### ACTION ITEM
Copy out each line below in which the string "fanns" appears.

[Transcribed page contents]
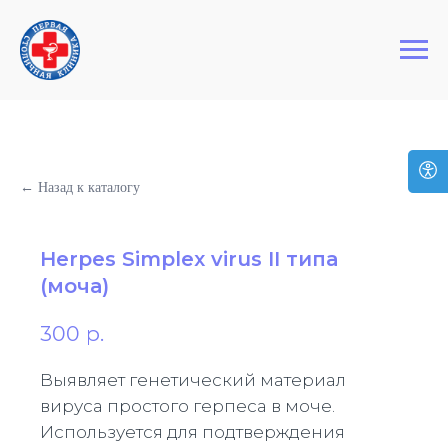
+7 (495) 127-03-64
Первая Столичная Клиника
← Назад к каталогу
Herpes Simplex virus II типа
(моча)
300
р.
Выявляет генетический материал
вируса простого герпеса в моче.
Используется для подтверждения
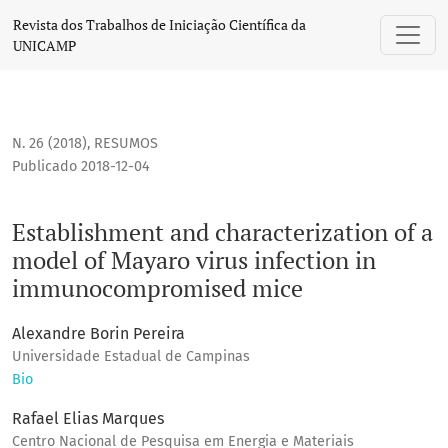
Establishment and characterization of a model of Mayaro 
Revista dos Trabalhos de Iniciação Científica da
UNICAMP
N. 26 (2018)
,
RESUMOS
Publicado 2018-12-04
Establishment and characterization of a
model of Mayaro virus infection in
immunocompromised mice
Alexandre Borin Pereira
Universidade Estadual de Campinas
Bio
Rafael Elias Marques
Centro Nacional de Pesquisa em Energia e Materiais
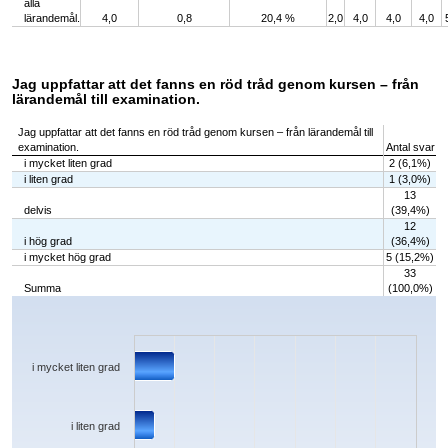
alla
lärandemål.
4,0
0,8
20,4 %
2,0
4,0
4,0
4,0
Jag uppfattar att det fanns en röd tråd genom kursen – från
lärandemål till examination.
Jag uppfattar att det fanns en röd tråd genom kursen – från lärandemål till
examination.
Antal svar
i mycket liten grad
2 (6,1%)
i liten grad
1 (3,0%)
13
delvis
(39,4%)
12
i hög grad
(36,4%)
i mycket hög grad
5 (15,2%)
33
Summa
(100,0%)
Chart
Bar chart with 5 bars.
The chart has 1 X axis displaying categories.
The chart has 1 Y axis displaying values. Data ranges from 1 to 13.
i mycket liten grad
i liten grad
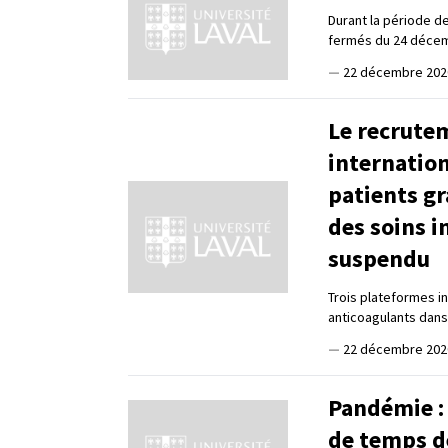
Durant la période de
fermés du 24 décemb
—
22 décembre 202
Le recrutem
internation
patients g
des soins i
suspendu
Trois plateformes in
anticoagulants dans
—
22 décembre 202
Pandémie :
de temps d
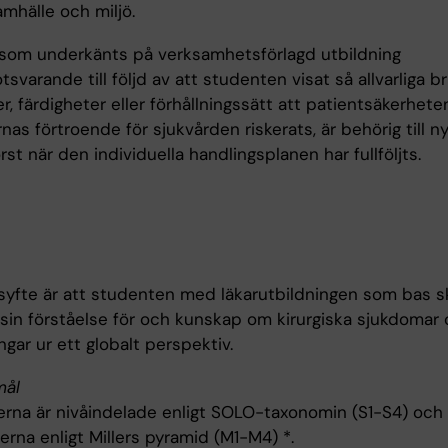
amhälle och miljö.
som underkänts på verksamhetsförlagd utbildning
svarande till följd av att studenten visat så allvarliga bri
, färdigheter eller förhållningssätt att patientsäkerheten
nas förtroende för sjukvården riskerats, är behörig till n
 först när den individuella handlingsplanen har fullföljts.
syfte är att studenten med läkarutbildningen som bas s
 sin förståelse för och kunskap om kirurgiska sjukdomar
gar ur ett globalt perspektiv.
mål
rna är nivåindelade enligt SOLO-taxonomin (S1-S4) och
erna enligt Millers pyramid (M1-M4) *.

### FINAL ANSWER
Jag uppfattar att det fanns en röd tråd genom kursen – från
Jag uppfattar att det fanns en röd tråd genom kursen – från lärandemål till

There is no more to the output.